Despite those blind spots, we believe our model is still informative to readers and does a good job of capturing uncertainty and providing insight into what is going on. Our confidence comes from our internal testing and public track record of forecasting. Our model in 2018 for the House and the Senate performed very well. Our mean prediction for the House was 233 Democratic seats, and Democrats ended up winning 235. In the Senate, our mean prediction had 52 Republican seats, and Republicans ultimately won 53. Overall, the 2018 model’s accuracy was 94% in the Senate and 97% in the House. And outside of toss-ups, the model “missed” only one individual Senate race and four House races.

In addition to these top-line predictions, our model’s web pages provide readers with other data and tools to become more informed. We consolidate campaign finance data, public polling, and race background information into our individual race views, and also include commentary from a wide variety of political observers ranging from “Election Twitter” to academia and beyond. Additionally, we strive to show readers the inner workings of the model, providing transparent methodological details and race-by-race summaries of which variables carry the most weight. I believe this approach epitomizes the goal of a model: to provide some quantitative insight that the reader can ingest and analyze alongside all of the other data and analysis available to the public.

Our job is to provide the analysis and it’s the public’s job to interpret it. We try hard to do our job and my hope — perhaps an overly optimistic one — is that the public does its job by interpreting the data critically and thoughtfully.

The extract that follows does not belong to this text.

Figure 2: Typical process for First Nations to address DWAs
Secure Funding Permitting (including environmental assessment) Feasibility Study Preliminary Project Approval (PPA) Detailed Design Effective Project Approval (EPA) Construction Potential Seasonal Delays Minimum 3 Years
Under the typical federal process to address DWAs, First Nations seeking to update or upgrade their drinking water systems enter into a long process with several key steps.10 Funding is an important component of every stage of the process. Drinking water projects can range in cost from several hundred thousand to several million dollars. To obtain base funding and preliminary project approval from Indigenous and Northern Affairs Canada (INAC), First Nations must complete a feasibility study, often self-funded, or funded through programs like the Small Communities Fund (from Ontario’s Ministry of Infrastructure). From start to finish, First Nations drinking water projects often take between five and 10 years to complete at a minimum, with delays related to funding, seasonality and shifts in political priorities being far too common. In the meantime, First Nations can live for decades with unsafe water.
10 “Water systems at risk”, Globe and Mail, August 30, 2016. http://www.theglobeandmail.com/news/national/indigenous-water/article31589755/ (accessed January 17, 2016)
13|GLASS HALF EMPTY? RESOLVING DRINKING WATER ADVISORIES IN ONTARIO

Can the public handle the truth?

For over a decade, I have worked to build models for political campaigns who want to win, and financial organizations that want to quantify political risk. Through that experience, I have seen how models are effective at forecasting and predicting outcomes if interpreted and used correctly. If political models can provide this value to private interests, I believe they can be just as valuable to the public.

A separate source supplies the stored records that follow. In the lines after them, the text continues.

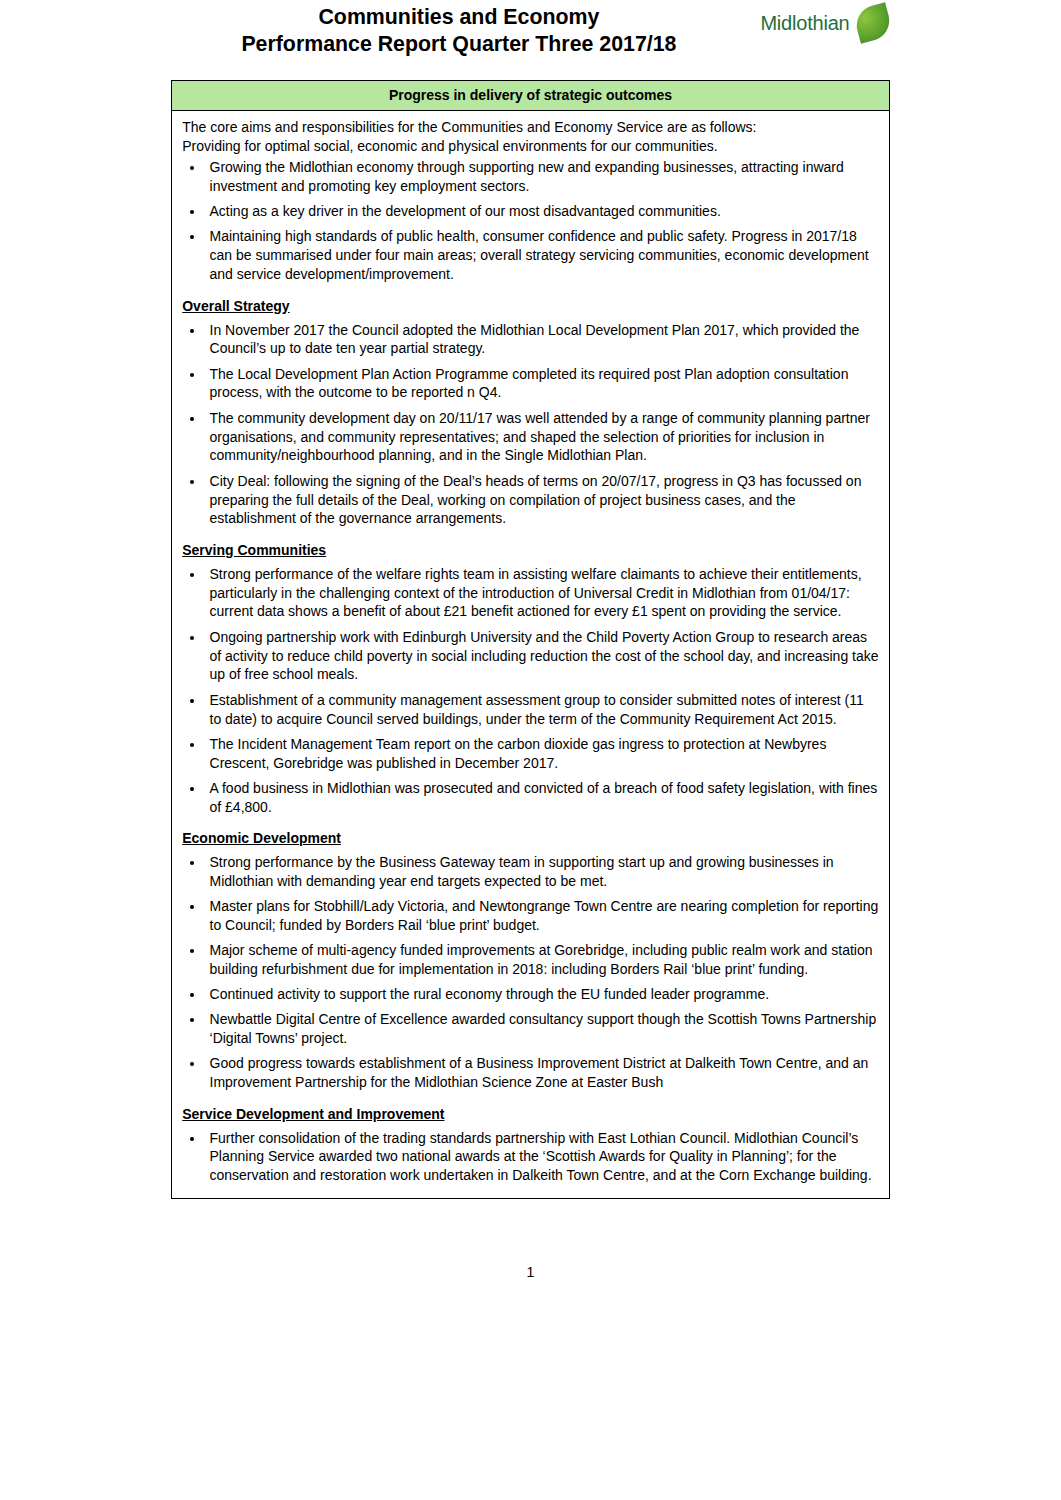Communities and Economy
Performance Report Quarter Three 2017/18
Midlothian
Progress in delivery of strategic outcomes
The core aims and responsibilities for the Communities and Economy Service are as follows:
Providing for optimal social, economic and physical environments for our communities.
Growing the Midlothian economy through supporting new and expanding businesses, attracting inward investment and promoting key employment sectors.
Acting as a key driver in the development of our most disadvantaged communities.
Maintaining high standards of public health, consumer confidence and public safety. Progress in 2017/18 can be summarised under four main areas; overall strategy servicing communities, economic development and service development/improvement.
Overall Strategy
In November 2017 the Council adopted the Midlothian Local Development Plan 2017, which provided the Council’s up to date ten year partial strategy.
The Local Development Plan Action Programme completed its required post Plan adoption consultation process, with the outcome to be reported n Q4.
The community development day on 20/11/17 was well attended by a range of community planning partner organisations, and community representatives; and shaped the selection of priorities for inclusion in community/neighbourhood planning, and in the Single Midlothian Plan.
City Deal: following the signing of the Deal’s heads of terms on 20/07/17, progress in Q3 has focussed on preparing the full details of the Deal, working on compilation of project business cases, and the establishment of the governance arrangements.
Serving Communities
Strong performance of the welfare rights team in assisting welfare claimants to achieve their entitlements, particularly in the challenging context of the introduction of Universal Credit in Midlothian from 01/04/17: current data shows a benefit of about £21 benefit actioned for every £1 spent on providing the service.
Ongoing partnership work with Edinburgh University and the Child Poverty Action Group to research areas of activity to reduce child poverty in social including reduction the cost of the school day, and increasing take up of free school meals.
Establishment of a community management assessment group to consider submitted notes of interest (11 to date) to acquire Council served buildings, under the term of the Community Requirement Act 2015.
The Incident Management Team report on the carbon dioxide gas ingress to protection at Newbyres Crescent, Gorebridge was published in December 2017.
A food business in Midlothian was prosecuted and convicted of a breach of food safety legislation, with fines of £4,800.
Economic Development
Strong performance by the Business Gateway team in supporting start up and growing businesses in Midlothian with demanding year end targets expected to be met.
Master plans for Stobhill/Lady Victoria, and Newtongrange Town Centre are nearing completion for reporting to Council; funded by Borders Rail ‘blue print’ budget.
Major scheme of multi-agency funded improvements at Gorebridge, including public realm work and station building refurbishment due for implementation in 2018: including Borders Rail ‘blue print’ funding.
Continued activity to support the rural economy through the EU funded leader programme.
Newbattle Digital Centre of Excellence awarded consultancy support though the Scottish Towns Partnership ‘Digital Towns’ project.
Good progress towards establishment of a Business Improvement District at Dalkeith Town Centre, and an Improvement Partnership for the Midlothian Science Zone at Easter Bush
Service Development and Improvement
Further consolidation of the trading standards partnership with East Lothian Council. Midlothian Council’s Planning Service awarded two national awards at the ‘Scottish Awards for Quality in Planning’; for the conservation and restoration work undertaken in Dalkeith Town Centre, and at the Corn Exchange building.
1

Critical thinking and analysis of information is as important as learning how to read or do basic arithmetic. It is especially important in the context of elections where pre-existing biases are deeply embedded in what information we expose to ourselves, how that information is presented to us, and how receptive we are to it.

In 2016, some people who read the Huffington Post model, the FiveThirtyEight model, the RealClearPolitics polling average, or admittedly my own on the record comments, took those probabilistic assessments of Trump’s chances of winning and misconstrued them as a binary assessment definitively proclaiming he would lose. My naive hope — dare I say, prediction — was that most of those people learned from their past mistakes and looked inward at their own understanding of what they were reading instead of blaming the people who worked on the analyses for being wrong.

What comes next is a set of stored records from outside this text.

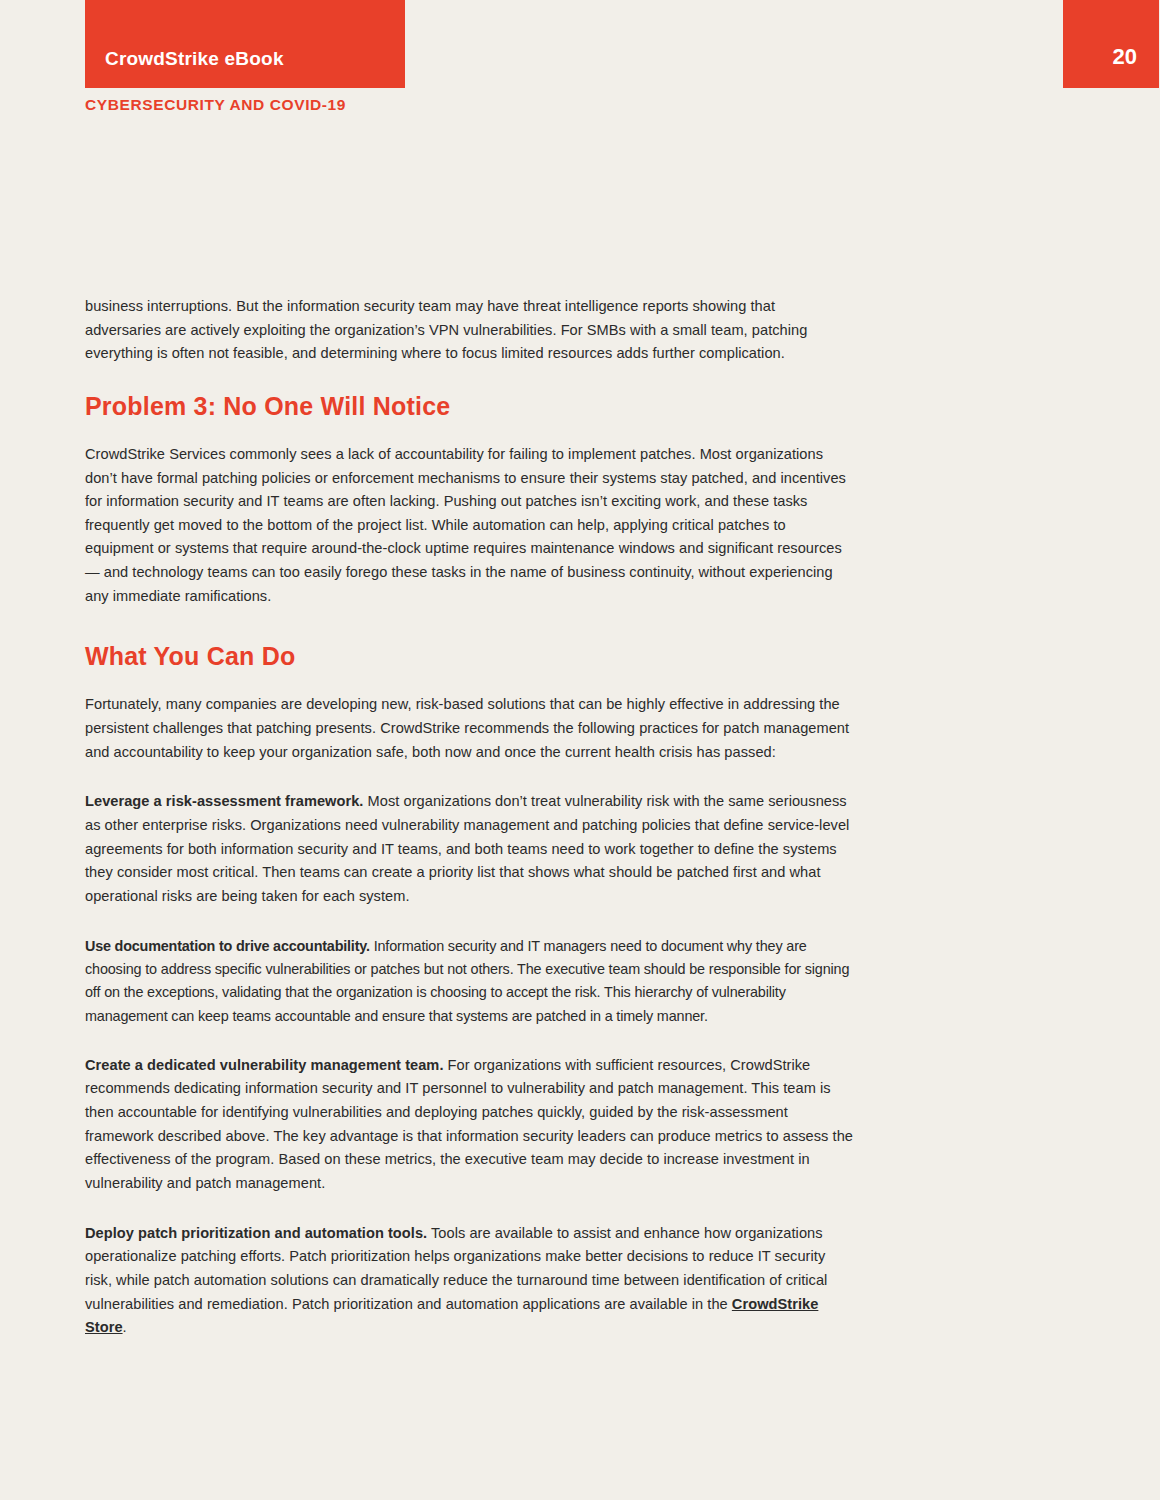CrowdStrike eBook
20
CYBERSECURITY AND COVID-19
business interruptions. But the information security team may have threat intelligence reports showing that adversaries are actively exploiting the organization’s VPN vulnerabilities. For SMBs with a small team, patching everything is often not feasible, and determining where to focus limited resources adds further complication.
Problem 3: No One Will Notice
CrowdStrike Services commonly sees a lack of accountability for failing to implement patches. Most organizations don’t have formal patching policies or enforcement mechanisms to ensure their systems stay patched, and incentives for information security and IT teams are often lacking. Pushing out patches isn’t exciting work, and these tasks frequently get moved to the bottom of the project list. While automation can help, applying critical patches to equipment or systems that require around-the-clock uptime requires maintenance windows and significant resources — and technology teams can too easily forego these tasks in the name of business continuity, without experiencing any immediate ramifications.
What You Can Do
Fortunately, many companies are developing new, risk-based solutions that can be highly effective in addressing the persistent challenges that patching presents. CrowdStrike recommends the following practices for patch management and accountability to keep your organization safe, both now and once the current health crisis has passed:
Leverage a risk-assessment framework. Most organizations don’t treat vulnerability risk with the same seriousness as other enterprise risks. Organizations need vulnerability management and patching policies that define service-level agreements for both information security and IT teams, and both teams need to work together to define the systems they consider most critical. Then teams can create a priority list that shows what should be patched first and what operational risks are being taken for each system.
Use documentation to drive accountability. Information security and IT managers need to document why they are choosing to address specific vulnerabilities or patches but not others. The executive team should be responsible for signing off on the exceptions, validating that the organization is choosing to accept the risk. This hierarchy of vulnerability management can keep teams accountable and ensure that systems are patched in a timely manner.
Create a dedicated vulnerability management team. For organizations with sufficient resources, CrowdStrike recommends dedicating information security and IT personnel to vulnerability and patch management. This team is then accountable for identifying vulnerabilities and deploying patches quickly, guided by the risk-assessment framework described above. The key advantage is that information security leaders can produce metrics to assess the effectiveness of the program. Based on these metrics, the executive team may decide to increase investment in vulnerability and patch management.
Deploy patch prioritization and automation tools. Tools are available to assist and enhance how organizations operationalize patching efforts. Patch prioritization helps organizations make better decisions to reduce IT security risk, while patch automation solutions can dramatically reduce the turnaround time between identification of critical vulnerabilities and remediation. Patch prioritization and automation applications are available in the CrowdStrike Store.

So how is DDHQ/Øptimus responding to a post-2016 forecasting world? Our model strives to be methodologically transparent and paywall free. This cycle, we are submitting our model to the Harvard Data Science Review to be put up against other modelers across the spectrum where accuracy will certainly be a focal point, but all of us were asked to write lengthy pieces describing our methodologies and how we handle everything from uncertainty to public interpretation.

All modelers strive to be right, but ultimately, we hope the public will interpret our data with a skeptical eye and use it to refine — not define — their own viewpoints.

Scott Tranter is head of Data Science for Decision Desk HQ and founder of Øptimus Analytics, a Data Science firm. He was Data Science Director for Marco Rubio for President in 2016 and is currently an adjunct professor at the American University School of Public Affairs teaching quantitative research methods. Views expressed herein are his own and not representative of any employer, past or present.